Multiple threads on GPU not working?

Hey, I am trying write a custom synchronization scheme with Pytorch in python. I am training a mode and at the same time spawning a thread that waits for synchronization requests from other parallel processes. But the problem is my main process get stuck at dist.send() call.

A equivalent code is as follows:

def run(rank_local, rank, world_size):
    print("I WAS SPAWNED ", rank_local, " OF ", rank)
    
    tensor_1 = torch.zeros(1)
    tensor_1 += 1

    while True:
        print("I am spawn of: ", rank, "and my tensor value before receive: ", tensor_1[0])
        nt = dist.recv(tensor_1)
        print("I am spawn of: ", rank, "and my tensor value after  receive from", nt, " is: ", tensor_1[0])
    
def communication(tensor, rank):

    if rank != 0:
        tensor += (100 + rank)
        dist.send(tensor, dst=0)
    else:
        tensor -= 1000
        dist.send(tensor, dst=1)
    print("I AM DONE WITH MY SENDS NOW WHAT?: ", rank)


if __name__ == '__main__':
    
    # Initialize Process Group
    dist.init_process_group(backend="mpi", group_name="main")
    
    # get current process information
    world_size = dist.get_world_size()
    rank = dist.get_rank()
    
    #torch.cuda.set_device(rank%2)

    # Establish Local Rank and set device on this node
    p = ThreadWithReturnValue(target=run, args=(0, rank, world_size))  #mp.Process(target=run, args=(0, rank, world_size))
    p.start()

    tensor = torch.zeros(1)
    communication(tensor, rank)
    
    p.join()

Please note that if I remove the line torch.cuda.set_device(rank%2) the code works perfectly fine.
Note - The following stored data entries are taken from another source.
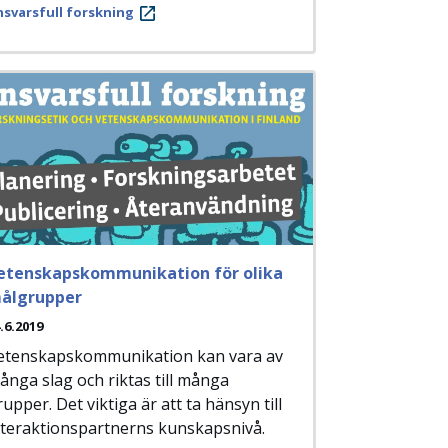
svarsfull forskning
etenskapskommunikation för olika
ålgrupper
.6.2019
etenskapskommunikation kan vara av
ånga slag och riktas till många
upper. Det viktiga är att ta hänsyn till
nteraktionspartnerns kunskapsnivå.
Any thoughts? Why am I not able to achieve the same behavior with CUDA?

In your snippet dist.send and dist.recv will race. Since you’re using blocking calls, either path will not continue until it has finished. There must be some interaction between MPI and CUDA that means these calls are now really blocking. You could try explicitly sequencing them and see if that changes anything. In general, it is not encouraged to use Python threading in combination with a single distributed context. It is not written to be thread safe.